Et la semaine prochaine ?
On ira à la Chartreuse de Villeneuve-lès-Avignon pour voir des vieux sur scène. Pour son nouveau spectacle, la Vie secrète des vieux, Mohamed El Khatib en a recruté sept par petite annonce : «Si vous avez plus de 75 ans et des histoires d’amour, appelez-moi.» On parlera d’amour, de désir, de masturbation, de la pression des enfants, rapprochement des corps dans les chambres des Ehpad.

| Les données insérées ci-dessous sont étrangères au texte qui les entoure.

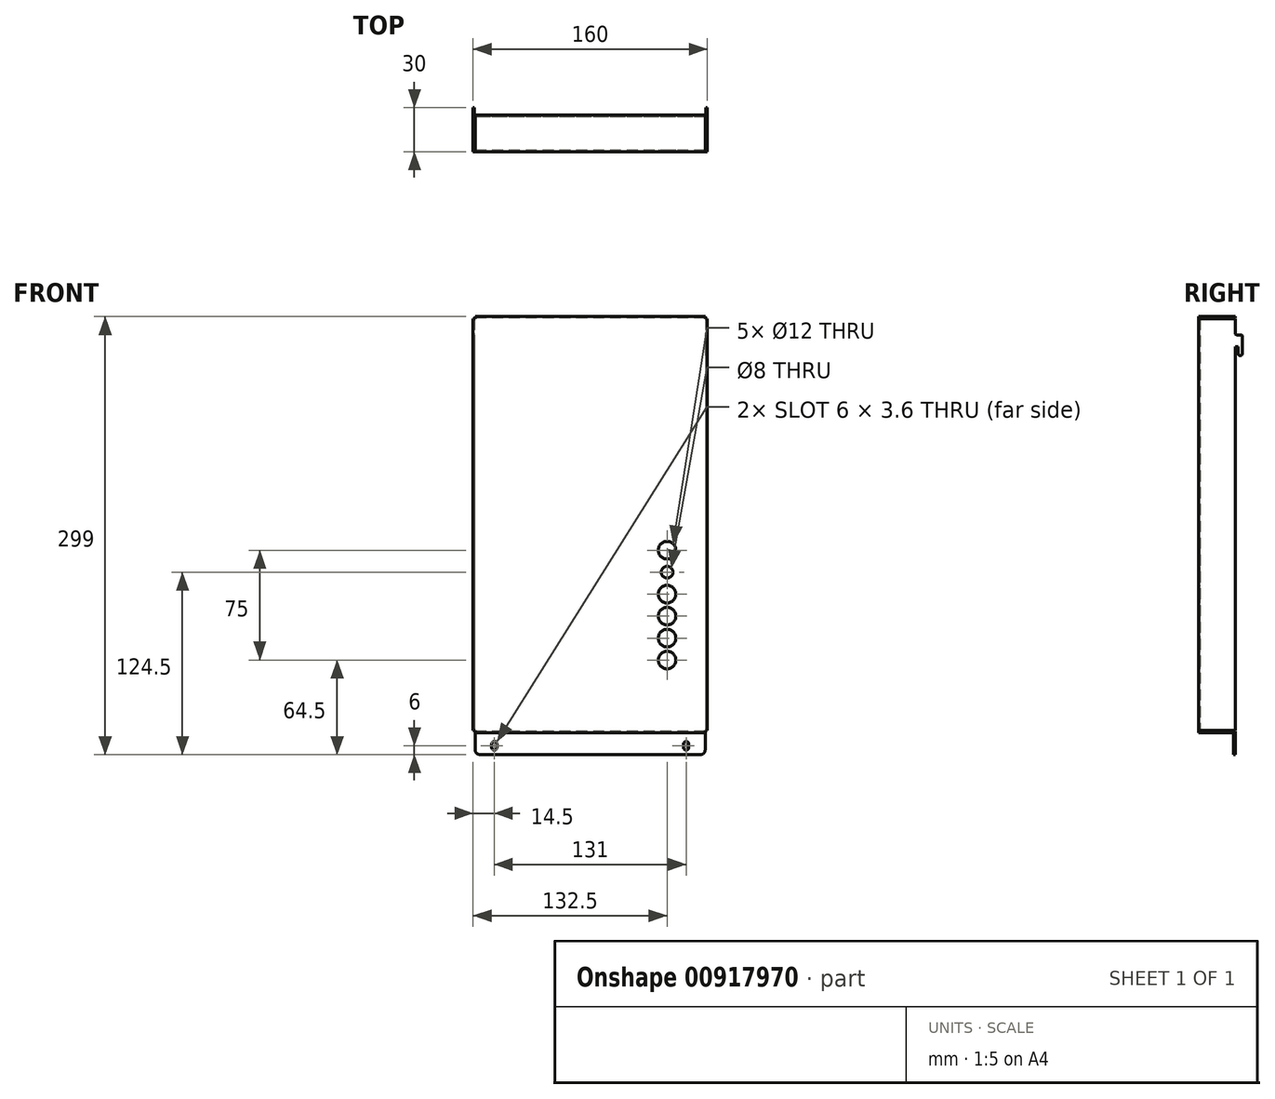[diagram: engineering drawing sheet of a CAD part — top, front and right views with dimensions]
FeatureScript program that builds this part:
annotation { "Feature Type Name" : "Feature", "Feature Type Description" : "" }
export const myFeature = defineFeature(function(context is Context, id is Id, definition is map)
    precondition{}
    {
        {
            var Q0;
            Q0=qCreatedBy(makeId("Front.planeOp"),FACE);
            var sketch = newSketch(context, id + "F0", { "sketchPlane" : qUnion([Q0])});
            skLineSegment(sketch, "E0.bottom", {"start": v(0, 0) * mm, "end": v(160, 0) * mm});
            skLineSegment(sketch, "E0.top", {"start": v(0, 284) * mm, "end": v(160, 284) * mm});
            skLineSegment(sketch, "E0.left", {"start": v(0, 0) * mm, "end": v(0, 284) * mm});
            skLineSegment(sketch, "E0.right", {"start": v(160, 0) * mm, "end": v(160, 284) * mm});
            skSolve(sketch);
        }
        {
            var Q0;
            Q0 = qSketchRegion(id + "F0", true);
            extrude(context, id + "F1", {"entities" : qUnion([Q0]), "depth" : 1 * mm, "offsetDistance" : 25 * mm});
        }
        {
            var Q0;
            Q0=makeQuery(id+"F1.opExtrude","CAP_FACE",FACE,{"disambiguationData":[OSD([sQuery(id+"F0.wireOp",EDGE,"E0.bottom"),sQuery(id+"F0.wireOp",EDGE,"E0.top"),sQuery(id+"F0.wireOp",EDGE,"E0.left"),sQuery(id+"F0.wireOp",EDGE,"E0.right")])],"isStart":true});
            var sketch = newSketch(context, id + "F2", { "sketchPlane" : qUnion([Q0])});
            skLineSegment(sketch, "E1.bottom", {"start": v(-160, 284) * mm, "end": v(0, 284) * mm});
            skLineSegment(sketch, "E1.top", {"start": v(-160, 0) * mm, "end": v(0, 0) * mm});
            skLineSegment(sketch, "E1.left", {"start": v(-160, 284) * mm, "end": v(-160, 0) * mm});
            skLineSegment(sketch, "E1.right", {"start": v(0, 284) * mm, "end": v(0, 0) * mm});
            skLineSegment(sketch, "E2.0", {"start": v(-1, 283) * mm, "end": v(-1, 1) * mm});
            skLineSegment(sketch, "E3.0", {"start": v(-159, 283) * mm, "end": v(-159, 1) * mm});
            skLineSegment(sketch, "E4.0", {"start": v(-159, 283) * mm, "end": v(-1, 283) * mm});
            skLineSegment(sketch, "E5.0", {"start": v(-159, 1) * mm, "end": v(-1, 1) * mm});
            skSolve(sketch);
        }
        {
            var Q0;
            Q0 = qSketchRegion(id + "F2", true);
            extrude(context, id + "F3", {"entities" : qUnion([Q0]), "operationType" : NewBodyOperationType.ADD, "depth" : 24 * mm, "offsetDistance" : 25 * mm});
        }
        {
            var Q0;
            Q0=makeQuery(id+"F1.opExtrude","CAP_FACE",FACE,{"disambiguationData":[OSD([sQuery(id+"F0.wireOp",EDGE,"E0.bottom"),sQuery(id+"F0.wireOp",EDGE,"E0.top"),sQuery(id+"F0.wireOp",EDGE,"E0.left"),sQuery(id+"F0.wireOp",EDGE,"E0.right")])],"isStart":false});
            var sketch = newSketch(context, id + "F4", { "sketchPlane" : qUnion([Q0])});
            skLineSegment(sketch, "E6.bottom", {"start": v(0, 284) * mm, "end": v(1.5, 284) * mm});
            skLineSegment(sketch, "E6.top", {"start": v(0, 282.5) * mm, "end": v(1.5, 282.5) * mm});
            skLineSegment(sketch, "E6.left", {"start": v(0, 284) * mm, "end": v(0, 282.5) * mm});
            skLineSegment(sketch, "E6.right", {"start": v(1.5, 284) * mm, "end": v(1.5, 282.5) * mm});
            skLineSegment(sketch, "E7.bottom", {"start": v(160, 284) * mm, "end": v(158.5, 284) * mm});
            skLineSegment(sketch, "E7.top", {"start": v(160, 282.5) * mm, "end": v(158.5, 282.5) * mm});
            skLineSegment(sketch, "E7.left", {"start": v(160, 284) * mm, "end": v(160, 282.5) * mm});
            skLineSegment(sketch, "E7.right", {"start": v(158.5, 284) * mm, "end": v(158.5, 282.5) * mm});
            skLineSegment(sketch, "E8.bottom", {"start": v(160, 0) * mm, "end": v(158.5, 0) * mm});
            skLineSegment(sketch, "E8.top", {"start": v(160, 1.5) * mm, "end": v(158.5, 1.5) * mm});
            skLineSegment(sketch, "E8.left", {"start": v(160, 0) * mm, "end": v(160, 1.5) * mm});
            skLineSegment(sketch, "E8.right", {"start": v(158.5, 0) * mm, "end": v(158.5, 1.5) * mm});
            skLineSegment(sketch, "E9.bottom", {"start": v(0, 0) * mm, "end": v(1.5, 0) * mm});
            skLineSegment(sketch, "E9.top", {"start": v(0, 1.5) * mm, "end": v(1.5, 1.5) * mm});
            skLineSegment(sketch, "E9.left", {"start": v(0, 0) * mm, "end": v(0, 1.5) * mm});
            skLineSegment(sketch, "E9.right", {"start": v(1.5, 0) * mm, "end": v(1.5, 1.5) * mm});
            skSolve(sketch);
        }
        {
            var Q0;
            Q0 = qSketchRegion(id + "F4", true);
            extrude(context, id + "F5", {"entities" : qUnion([Q0]), "operationType" : NewBodyOperationType.REMOVE, "endBound" : BoundingType.THROUGH_ALL, "oppositeDirection" : true, "depth" : 25 * mm, "offsetDistance" : 25 * mm});
        }
        {
            var Q0;
            Q0=makeQuery(id+"F1.opExtrude","CAP_FACE",FACE,{"disambiguationData":[OSD([sQuery(id+"F0.wireOp",EDGE,"E0.bottom"),sQuery(id+"F0.wireOp",EDGE,"E0.top"),sQuery(id+"F0.wireOp",EDGE,"E0.left"),sQuery(id+"F0.wireOp",EDGE,"E0.right")])],"isStart":false});
            var sketch = newSketch(context, id + "F6", { "sketchPlane" : qUnion([Q0])});
            skCircle(sketch, "E10", {"center": v(132.5, 124.5) * mm, "radius": 6 * mm});
            skCircle(sketch, "E11", {"center": v(132.5, 109.5) * mm, "radius": 4 * mm});
            skCircle(sketch, "E12", {"center": v(132.5, 94.5) * mm, "radius": 6 * mm});
            skCircle(sketch, "E13", {"center": v(132.5, 79.5) * mm, "radius": 6 * mm});
            skCircle(sketch, "E14", {"center": v(132.5, 64.5) * mm, "radius": 6 * mm});
            skCircle(sketch, "E15", {"center": v(132.5, 49.5) * mm, "radius": 6 * mm});
            skSolve(sketch);
        }
        {
            var Q0;
            Q0 = qSketchRegion(id + "F6", true);
            extrude(context, id + "F7", {"entities" : qUnion([Q0]), "operationType" : NewBodyOperationType.REMOVE, "endBound" : BoundingType.THROUGH_ALL, "oppositeDirection" : true, "depth" : 25 * mm, "offsetDistance" : 25 * mm});
        }
        {
            var Q0;
            Q0=makeQuery(id+"F3.boolean.opBoolean","MERGE",FACE,{"derivedFrom":[makeQuery(id+"F1.opExtrude","SWEPT_FACE",FACE,{"disambiguationData":[OSD([sQuery(id+"F0.wireOp",EDGE,"E0.bottom")])]}),makeQuery(id+"F3.opExtrude","SWEPT_FACE",FACE,{"disambiguationData":[OSD([sQuery(id+"F2.wireOp",EDGE,"E1.top")])]})]});
            var sketch = newSketch(context, id + "F8", { "sketchPlane" : qUnion([Q0])});
            skLineSegment(sketch, "E16.bottom", {"start": v(1.5, -24) * mm, "end": v(158.5, -24) * mm});
            skLineSegment(sketch, "E16.top", {"start": v(1.5, -23) * mm, "end": v(158.5, -23) * mm});
            skLineSegment(sketch, "E16.left", {"start": v(1.5, -24) * mm, "end": v(1.5, -23) * mm});
            skLineSegment(sketch, "E16.right", {"start": v(158.5, -24) * mm, "end": v(158.5, -23) * mm});
            skSolve(sketch);
        }
        {
            var Q0;
            Q0 = qSketchRegion(id + "F8", true);
            extrude(context, id + "F9", {"entities" : qUnion([Q0]), "operationType" : NewBodyOperationType.ADD, "depth" : 15 * mm, "offsetDistance" : 25 * mm});
        }
        {
            var Q0;
            Q0=makeQuery(id+"F9.opExtrude","CAP_EDGE",EDGE,{"disambiguationData":[OSD([sQuery(id+"F8.wireOp",EDGE,"E16.left")])],"isStart":false});
            var Q1;
            Q1=makeQuery(id+"F9.opExtrude","CAP_EDGE",EDGE,{"disambiguationData":[OSD([sQuery(id+"F8.wireOp",EDGE,"E16.right")])],"isStart":false});
            fillet(context, id + "F10", {"entities" : qUnion([Q0, Q1]), "radius" : 3 * mm, "tangentPropagation" : true, "allowEdgeOverflow" : false});
        }
        {
            var Q0;
            Q0=makeQuery(id+"F9.opExtrude","SWEPT_FACE",FACE,{"disambiguationData":[OSD([sQuery(id+"F8.wireOp",EDGE,"E16.top")])]});
            var sketch = newSketch(context, id + "F11", { "sketchPlane" : qUnion([Q0])});
            skLineSegment(sketch, "E17.left", {"start": v(12.7, -7.8) * mm, "end": v(12.7, -10.2) * mm});
            skLineSegment(sketch, "E17.right", {"start": v(16.3, -7.8) * mm, "end": v(16.3, -10.2) * mm});
            skLineSegment(sketch, "E18.left", {"start": v(143.7, -7.8) * mm, "end": v(143.7, -10.2) * mm});
            skLineSegment(sketch, "E18.right", {"start": v(147.3, -7.8) * mm, "end": v(147.3, -10.2) * mm});
            skArc(sketch, "E19", {"start": v(12.7, -10.2) * mm, "mid": v(14.5, -12) * mm, "end": v(16.3, -10.2) * mm});
            skArc(sketch, "E20", {"start": v(16.3, -7.8) * mm, "mid": v(14.5, -6) * mm, "end": v(12.7, -7.8) * mm});
            skArc(sketch, "E21", {"start": v(147.3, -7.8) * mm, "mid": v(145.5, -6) * mm, "end": v(143.7, -7.8) * mm});
            skArc(sketch, "E22", {"start": v(143.7, -10.2) * mm, "mid": v(145.5, -12) * mm, "end": v(147.3, -10.2) * mm});
            skPoint(sketch, "E23", {"position": v(14.5, -6) * mm});
            skPoint(sketch, "E24", {"position": v(14.5, -12) * mm});
            skPoint(sketch, "E25", {"position": v(145.5, -6) * mm});
            skPoint(sketch, "E26", {"position": v(145.5, -12) * mm});
            skSolve(sketch);
        }
        {
            var Q0;
            Q0 = qSketchRegion(id + "F11", true);
            extrude(context, id + "F12", {"entities" : qUnion([Q0]), "operationType" : NewBodyOperationType.REMOVE, "endBound" : BoundingType.THROUGH_ALL, "oppositeDirection" : true, "depth" : 25 * mm, "offsetDistance" : 25 * mm});
        }
        {
            var Q0;
            {var subQ0=sQuery(id+"F2.wireOp",EDGE,"E1.left");var subQ1=sQuery(id+"F2.wireOp",EDGE,"E3.0");Q0=makeQuery(id+"F5.boolean.opBoolean","SPLIT",FACE,{"disambiguationData":[TD([makeQuery(id+"F1.opExtrude","SWEPT_FACE",FACE,{"disambiguationData":[OSD([sQuery(id+"F0.wireOp",EDGE,"E0.right")])]})])],"derivedFrom":makeQuery(id+"F3.opExtrude","CAP_FACE",FACE,{"disambiguationData":[OSD([sQuery(id+"F2.wireOp",EDGE,"E1.bottom"),sQuery(id+"F2.wireOp",EDGE,"E1.top"),subQ0,sQuery(id+"F2.wireOp",EDGE,"E1.right"),sQuery(id+"F2.wireOp",EDGE,"E2.0"),subQ1,sQuery(id+"F2.wireOp",EDGE,"E4.0"),sQuery(id+"F2.wireOp",EDGE,"E5.0")])],"isStart":false})});}
            var sketch = newSketch(context, id + "F13", { "sketchPlane" : qUnion([Q0])});
            skLineSegment(sketch, "E27.bottom", {"start": v(-160, 271.5) * mm, "end": v(-159, 271.5) * mm});
            skLineSegment(sketch, "E27.top", {"start": v(-160, 263.5) * mm, "end": v(-159, 263.5) * mm});
            skLineSegment(sketch, "E27.left", {"start": v(-160, 271.5) * mm, "end": v(-160, 263.5) * mm});
            skLineSegment(sketch, "E27.right", {"start": v(-159, 271.5) * mm, "end": v(-159, 263.5) * mm});
            skLineSegment(sketch, "E28.bottom", {"start": v(-1, 271.5) * mm, "end": v(0, 271.5) * mm});
            skLineSegment(sketch, "E28.top", {"start": v(-1, 263.5) * mm, "end": v(0, 263.5) * mm});
            skLineSegment(sketch, "E28.left", {"start": v(-1, 271.5) * mm, "end": v(-1, 263.5) * mm});
            skLineSegment(sketch, "E28.right", {"start": v(0, 271.5) * mm, "end": v(0, 263.5) * mm});
            skSolve(sketch);
        }
        {
            var Q0;
            Q0 = qSketchRegion(id + "F13", true);
            extrude(context, id + "F14", {"entities" : qUnion([Q0]), "operationType" : NewBodyOperationType.ADD, "depth" : 5 * mm, "offsetDistance" : 25 * mm});
        }
        {
            var Q0;
            Q0=makeQuery(id+"F14.opExtrude","SWEPT_FACE",FACE,{"disambiguationData":[OSD([sQuery(id+"F13.wireOp",EDGE,"E27.top")])]});
            var sketch = newSketch(context, id + "F15", { "sketchPlane" : qUnion([Q0])});
            skLineSegment(sketch, "E29.bottom", {"start": v(160, -29) * mm, "end": v(159, -29) * mm});
            skLineSegment(sketch, "E29.top", {"start": v(160, -26) * mm, "end": v(159, -26) * mm});
            skLineSegment(sketch, "E29.left", {"start": v(160, -29) * mm, "end": v(160, -26) * mm});
            skLineSegment(sketch, "E29.right", {"start": v(159, -29) * mm, "end": v(159, -26) * mm});
            skLineSegment(sketch, "E30.bottom", {"start": v(1, -29) * mm, "end": v(0, -29) * mm});
            skLineSegment(sketch, "E30.top", {"start": v(1, -26) * mm, "end": v(0, -26) * mm});
            skLineSegment(sketch, "E30.left", {"start": v(1, -29) * mm, "end": v(1, -26) * mm});
            skLineSegment(sketch, "E30.right", {"start": v(0, -29) * mm, "end": v(0, -26) * mm});
            skSolve(sketch);
        }
        {
            var Q0;
            Q0 = qSketchRegion(id + "F15", true);
            extrude(context, id + "F16", {"entities" : qUnion([Q0]), "operationType" : NewBodyOperationType.ADD, "depth" : 6 * mm, "offsetDistance" : 25 * mm});
        }
        {
            var Q0;
            Q0=makeQuery(id+"F16.opExtrude","CAP_EDGE",EDGE,{"disambiguationData":[OSD([sQuery(id+"F15.wireOp",EDGE,"E30.top")])],"isStart":true});
            var Q1;
            Q1=makeQuery(id+"F16.opExtrude","CAP_EDGE",EDGE,{"disambiguationData":[OSD([sQuery(id+"F15.wireOp",EDGE,"E30.top")])],"isStart":false});
            var Q2;
            Q2=makeQuery(id+"F16.opExtrude","CAP_EDGE",EDGE,{"disambiguationData":[OSD([sQuery(id+"F15.wireOp",EDGE,"E30.bottom")])],"isStart":false});
            var Q3;
            Q3=makeQuery(id+"F14.opExtrude","CAP_EDGE",EDGE,{"disambiguationData":[OSD([sQuery(id+"F13.wireOp",EDGE,"E28.top")])],"isStart":true});
            var Q4;
            Q4=makeQuery(id+"F14.opExtrude","CAP_EDGE",EDGE,{"disambiguationData":[OSD([sQuery(id+"F13.wireOp",EDGE,"E28.bottom")])],"isStart":true});
            var Q5;
            Q5=makeQuery(id+"F14.opExtrude","CAP_EDGE",EDGE,{"disambiguationData":[OSD([sQuery(id+"F13.wireOp",EDGE,"E28.bottom")])],"isStart":false});
            fillet(context, id + "F17", {"entities" : qUnion([Q0, Q1, Q2, Q3, Q4, Q5]), "radius" : 1 * mm, "tangentPropagation" : true, "allowEdgeOverflow" : false});
        }
        {
            var Q0;
            Q0=makeQuery(id+"F14.opExtrude","CAP_EDGE",EDGE,{"disambiguationData":[OSD([sQuery(id+"F13.wireOp",EDGE,"E27.bottom")])],"isStart":true});
            var Q1;
            Q1=makeQuery(id+"F14.opExtrude","CAP_EDGE",EDGE,{"disambiguationData":[OSD([sQuery(id+"F13.wireOp",EDGE,"E27.bottom")])],"isStart":false});
            var Q2;
            Q2=makeQuery(id+"F16.opExtrude","CAP_EDGE",EDGE,{"disambiguationData":[OSD([sQuery(id+"F15.wireOp",EDGE,"E29.bottom")])],"isStart":false});
            var Q3;
            Q3=makeQuery(id+"F14.opExtrude","CAP_EDGE",EDGE,{"disambiguationData":[OSD([sQuery(id+"F13.wireOp",EDGE,"E27.top")])],"isStart":true});
            var Q4;
            Q4=makeQuery(id+"F16.opExtrude","CAP_EDGE",EDGE,{"disambiguationData":[OSD([sQuery(id+"F15.wireOp",EDGE,"E29.top")])],"isStart":false});
            var Q5;
            Q5=makeQuery(id+"F16.opExtrude","CAP_EDGE",EDGE,{"disambiguationData":[OSD([sQuery(id+"F15.wireOp",EDGE,"E29.top")])],"isStart":true});
            fillet(context, id + "F18", {"entities" : qUnion([Q0, Q1, Q2, Q3, Q4, Q5]), "radius" : 1 * mm, "tangentPropagation" : true, "allowEdgeOverflow" : false});
        }
    });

A la cour d’honneur du palais des Papes, dans Mothers, a Song for Wartime, la metteuse en scène polonaise Marta Górnicka dirigera un chœur de 21 femmes ukrainiennes, polonaises et biélorusses, de 9 à 71 ans, qui chuchoteront, hurleront, scanderont les violences qui s’abattent sur le corps des femmes en temps de guerre, aux frontières de l’Europe.
Hâte aussi de voir Sea of silence de l’Uruguayenne Tamara Cubas, autour des récits de sept femmes venues du monde entier, et Soliloquio de l’Argentin Tiziano Cruz, sur la discrimination des autochtones, tous deux faisant partie de la riche sélection en langue espagnole cette année.